(USA, 106 min.)
Dir. Lauren Greenfield
With self-proclaimed financial genius Donald Trump being the most significant politician in the world and the global economy continuing to affect everything from Brexit to far-right populist regimes in Eastern Europe to the rise of the nouveau riche in China, Lauren Greenfield’s documentary Generation Wealth couldn’t have been made at a more appropriate time. The film ratchets up interest immediately, plunging us into the chaotic present where a cigar smoking German proclaims “I love money” and closing his eyes, prays, “Come to me;” an attractive American in her 40s, says that it’s “Unamerican” not to want money, and a six year old girl overdressed in Vegas showgirl attire proudly admits that her biggest desire is to have a roomful of money so she can “spend it and kiss it.” Greenfield’s fast paced opening section ends with the standard White Male authority figure pronouncing “Societies accrue their greatest wealth when they begin to face death.”
Maybe Greenfield promises too much with her title and spectacular opener. Or perhaps she never intended to make a critique of late capitalism as it atrophies and decays into a rotting hulk of what it has been. In any case, the director of The Queen of Versailles, her hit doc about an outrageous American couple who built a mansion to match that of France’s Sun King, has made a film that concentrates on the excesses of pop culture and the need to build better family relationships.
Greenfield was born and raised in greater Los Angeles and that’s where she lives now, with sons Gabriel and Noah and husband, the producer and entrepreneur Frank Evers. The film shifts quickly into a look back, as she revisits the kids featured in her first photo book Flash Forward, which incisively chronicled the excessive lifestyle of L.A. teens in the early ‘90s. She visits a number of them now but none has turned out to be as famous as two of their friends in earlier days, Kate Hudson and Kim Kardashian. When Greenfield interviews the notorious former hedge fund operator Florian Homm, and it turns out that they have known each other since they were both at Harvard, the jig is up. Greenfield is clearly making an autobiographical film about the subjects of her former photo essays and docs—Jackie Siegel, the Queen of Versailles shows up—and her own excesses are going to be examined as well as many others.

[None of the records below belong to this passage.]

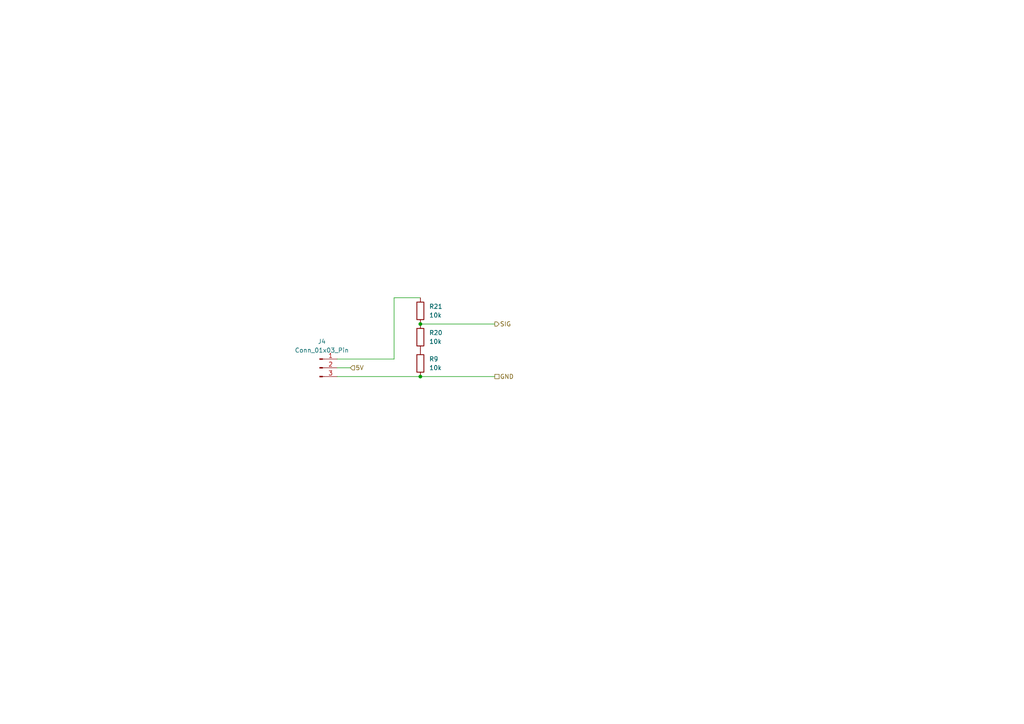
<source format=kicad_sch>
(kicad_sch
	(version 20250114)
	(generator "eeschema")
	(generator_version "9.0")
	(uuid "9ca36189-b7b0-4514-ae93-94aca5c6c080")
	(paper "A4")
	
	(junction
		(at 121.92 93.98)
		(diameter 0)
		(color 0 0 0 0)
		(uuid "66b01caf-eb10-4617-a58c-421968336c9a")
	)
	(junction
		(at 121.92 109.22)
		(diameter 0)
		(color 0 0 0 0)
		(uuid "958a8509-85cd-43a5-b98f-22ab22a8e891")
	)
	(wire
		(pts
			(xy 114.3 86.36) (xy 114.3 104.14)
		)
		(stroke
			(width 0)
			(type default)
		)
		(uuid "0b4d82e9-38a2-4104-8256-ffdcebf5e2af")
	)
	(wire
		(pts
			(xy 97.79 106.68) (xy 101.6 106.68)
		)
		(stroke
			(width 0)
			(type default)
		)
		(uuid "42343cba-71f6-433b-b9de-b15785fc9263")
	)
	(wire
		(pts
			(xy 121.92 93.98) (xy 143.51 93.98)
		)
		(stroke
			(width 0)
			(type default)
		)
		(uuid "47d4f4c8-bf3c-4055-8c41-3fa564fab66f")
	)
	(wire
		(pts
			(xy 97.79 104.14) (xy 114.3 104.14)
		)
		(stroke
			(width 0)
			(type default)
		)
		(uuid "6c65cfcd-b8b5-4846-8fb9-ccc0a8aa2210")
	)
	(wire
		(pts
			(xy 97.79 109.22) (xy 121.92 109.22)
		)
		(stroke
			(width 0)
			(type default)
		)
		(uuid "7bbfd20a-6576-42ea-9772-c839bc8dd2a3")
	)
	(wire
		(pts
			(xy 114.3 86.36) (xy 121.92 86.36)
		)
		(stroke
			(width 0)
			(type default)
		)
		(uuid "865f9483-de8d-4ffe-b0f9-26ba2eb1b57c")
	)
	(wire
		(pts
			(xy 121.92 109.22) (xy 143.51 109.22)
		)
		(stroke
			(width 0)
			(type default)
		)
		(uuid "fe67671b-b1a0-4cff-b9a3-befe16ab49d7")
	)
	(hierarchical_label "GND"
		(shape passive)
		(at 143.51 109.22 0)
		(effects
			(font
				(size 1.27 1.27)
			)
			(justify left)
		)
		(uuid "00092c88-3ca1-469d-9bdf-cf4048ed2f58")
	)
	(hierarchical_label "SIG"
		(shape output)
		(at 143.51 93.98 0)
		(effects
			(font
				(size 1.27 1.27)
			)
			(justify left)
		)
		(uuid "ad6930dd-6c59-40c8-a298-52500b53605a")
	)
	(hierarchical_label "5V"
		(shape input)
		(at 101.6 106.68 0)
		(effects
			(font
				(size 1.27 1.27)
			)
			(justify left)
		)
		(uuid "bbc49a47-d8ce-4daf-afcb-9a00a3c03bbf")
	)
	(symbol
		(lib_id "Connector:Conn_01x03_Pin")
		(at 92.71 106.68 0)
		(unit 1)
		(exclude_from_sim no)
		(in_bom yes)
		(on_board yes)
		(dnp no)
		(fields_autoplaced yes)
		(uuid "17105ffc-86e6-40fd-ac40-a4b2562a4f37")
		(property "Reference" "J4"
			(at 93.345 99.06 0)
			(effects
				(font
					(size 1.27 1.27)
				)
			)
		)
		(property "Value" "Conn_01x03_Pin"
			(at 93.345 101.6 0)
			(effects
				(font
					(size 1.27 1.27)
				)
			)
		)
		(property "Footprint" "Connector_PinHeader_2.54mm:PinHeader_1x03_P2.54mm_Vertical"
			(at 92.71 106.68 0)
			(effects
				(font
					(size 1.27 1.27)
				)
				(hide yes)
			)
		)
		(property "Datasheet" "~"
			(at 92.71 106.68 0)
			(effects
				(font
					(size 1.27 1.27)
				)
				(hide yes)
			)
		)
		(property "Description" "Generic connector, single row, 01x03, script generated"
			(at 92.71 106.68 0)
			(effects
				(font
					(size 1.27 1.27)
				)
				(hide yes)
			)
		)
		(pin "2"
			(uuid "828a6815-079b-460d-9a2a-7c26de55be9b")
		)
		(pin "3"
			(uuid "d2eb0004-6624-4c0c-8f81-ebc5862d29e4")
		)
		(pin "1"
			(uuid "71aa4cb4-dd57-4e19-ae8f-a28373465ef6")
		)
		(instances
			(project ""
				(path "/ea485091-218e-4ddf-97d6-ebaac999a2f0/e706f9a3-7a76-43d6-af66-7fb71d6fd69d"
					(reference "J4")
					(unit 1)
				)
			)
		)
	)
	(symbol
		(lib_id "Device:R")
		(at 121.92 97.79 0)
		(unit 1)
		(exclude_from_sim no)
		(in_bom yes)
		(on_board yes)
		(dnp no)
		(fields_autoplaced yes)
		(uuid "748b0986-01a9-4ca5-a3ce-62ae4101270f")
		(property "Reference" "R20"
			(at 124.46 96.5199 0)
			(effects
				(font
					(size 1.27 1.27)
				)
				(justify left)
			)
		)
		(property "Value" "10k"
			(at 124.46 99.0599 0)
			(effects
				(font
					(size 1.27 1.27)
				)
				(justify left)
			)
		)
		(property "Footprint" "Resistor_THT:R_Axial_DIN0207_L6.3mm_D2.5mm_P7.62mm_Horizontal"
			(at 120.142 97.79 90)
			(effects
				(font
					(size 1.27 1.27)
				)
				(hide yes)
			)
		)
		(property "Datasheet" "~"
			(at 121.92 97.79 0)
			(effects
				(font
					(size 1.27 1.27)
				)
				(hide yes)
			)
		)
		(property "Description" "Resistor"
			(at 121.92 97.79 0)
			(effects
				(font
					(size 1.27 1.27)
				)
				(hide yes)
			)
		)
		(pin "2"
			(uuid "52650953-eed4-4f91-acf1-f78147281f7c")
		)
		(pin "1"
			(uuid "98a69d57-9956-4a99-b267-db7efecb6ef6")
		)
		(instances
			(project "MotherPCB"
				(path "/ea485091-218e-4ddf-97d6-ebaac999a2f0/e706f9a3-7a76-43d6-af66-7fb71d6fd69d"
					(reference "R20")
					(unit 1)
				)
			)
		)
	)
	(symbol
		(lib_id "Device:R")
		(at 121.92 90.17 0)
		(unit 1)
		(exclude_from_sim no)
		(in_bom yes)
		(on_board yes)
		(dnp no)
		(fields_autoplaced yes)
		(uuid "baa89b2a-3297-4592-b0cc-86eaf9bce4ef")
		(property "Reference" "R21"
			(at 124.46 88.8999 0)
			(effects
				(font
					(size 1.27 1.27)
				)
				(justify left)
			)
		)
		(property "Value" "10k"
			(at 124.46 91.4399 0)
			(effects
				(font
					(size 1.27 1.27)
				)
				(justify left)
			)
		)
		(property "Footprint" "Resistor_THT:R_Axial_DIN0207_L6.3mm_D2.5mm_P7.62mm_Horizontal"
			(at 120.142 90.17 90)
			(effects
				(font
					(size 1.27 1.27)
				)
				(hide yes)
			)
		)
		(property "Datasheet" "~"
			(at 121.92 90.17 0)
			(effects
				(font
					(size 1.27 1.27)
				)
				(hide yes)
			)
		)
		(property "Description" "Resistor"
			(at 121.92 90.17 0)
			(effects
				(font
					(size 1.27 1.27)
				)
				(hide yes)
			)
		)
		(pin "2"
			(uuid "73ba5caa-352a-4c33-a89e-a432327cb059")
		)
		(pin "1"
			(uuid "0408bd2d-01e8-4c47-a3b2-fc1d90194a08")
		)
		(instances
			(project "MotherPCB"
				(path "/ea485091-218e-4ddf-97d6-ebaac999a2f0/e706f9a3-7a76-43d6-af66-7fb71d6fd69d"
					(reference "R21")
					(unit 1)
				)
			)
		)
	)
	(symbol
		(lib_id "Device:R")
		(at 121.92 105.41 0)
		(unit 1)
		(exclude_from_sim no)
		(in_bom yes)
		(on_board yes)
		(dnp no)
		(uuid "e6b9e671-4ede-4eab-8aa5-bead7c0c77ec")
		(property "Reference" "R9"
			(at 124.46 104.1399 0)
			(effects
				(font
					(size 1.27 1.27)
				)
				(justify left)
			)
		)
		(property "Value" "10k"
			(at 124.46 106.6799 0)
			(effects
				(font
					(size 1.27 1.27)
				)
				(justify left)
			)
		)
		(property "Footprint" "Resistor_THT:R_Axial_DIN0207_L6.3mm_D2.5mm_P7.62mm_Horizontal"
			(at 120.142 105.41 90)
			(effects
				(font
					(size 1.27 1.27)
				)
				(hide yes)
			)
		)
		(property "Datasheet" "~"
			(at 121.92 105.41 0)
			(effects
				(font
					(size 1.27 1.27)
				)
				(hide yes)
			)
		)
		(property "Description" "Resistor"
			(at 121.92 105.41 0)
			(effects
				(font
					(size 1.27 1.27)
				)
				(hide yes)
			)
		)
		(pin "2"
			(uuid "edea36ae-8a43-483c-be4b-70dda29b7660")
		)
		(pin "1"
			(uuid "7c253920-9e95-4911-b8e6-5141a40eb7b7")
		)
		(instances
			(project ""
				(path "/ea485091-218e-4ddf-97d6-ebaac999a2f0/e706f9a3-7a76-43d6-af66-7fb71d6fd69d"
					(reference "R9")
					(unit 1)
				)
			)
		)
	)
)

</source>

Greenfield is far more concerned about the unmoored society we are living in today than in anything to do with money. She profiles Kacey Jordan, a former porn star who famously hooked up with Charlie Sheen and achieved notoriety for doing something very naughty 58 times. By the end of the film, Kacey has reverted to her real name and is thinking of returning to her native Oregon. Another subject, Suzanne, a highly successful hedge fund operator goes from Botox and collecting modern art to motherhood through a surrogate. While Greenfield enjoys showing some of the decadent behaviour that only money can buy—Florian Homm is particularly fine as a reminiscing former financial villain—she is more concerned with finding personal solutions than trying to deal with our current economic and societal crisis.
A good part of the film is devoted to Greenfield’s assessment of herself. A child of divorced parents, she feels guilty that her sons feel neglected by her. Too often, photo assignments and documentary film shoots have taken her away from her family. Clearly, her husband Frank has been, as she says, “the secret recipe” that has made her family tick.
Much of the final part of the film is taken up with paeans to parenthood. G-Mo, the teenaged rapper in Flash Forward has gone back to being Cliff, a web marketer, but as he proudly points out, he’s become a great dad. Mijanou, the L.A. high school homecoming queen from Greenfield’s first book, has morphed into a back-to-the-land person, who is raising her daughter in the country, without TV. Even Florian Homm regrets ignoring his wife and kids and desperately wants them back.
So is the answer to Donald Trump and global capitalism a return to better parenthood? Will Greenfield, a self-confessed workaholic who is hardly a bling person, become a better human being by embracing motherhood? Hard to tell. But it’s fair to say that Generation Wealth, as wild a ride as it starts out to be, offers a confused message to viewers living in a profoundly disquieting time.
Generation Wealth opens July 27 at Hot Docs Ted Rogers Cinema.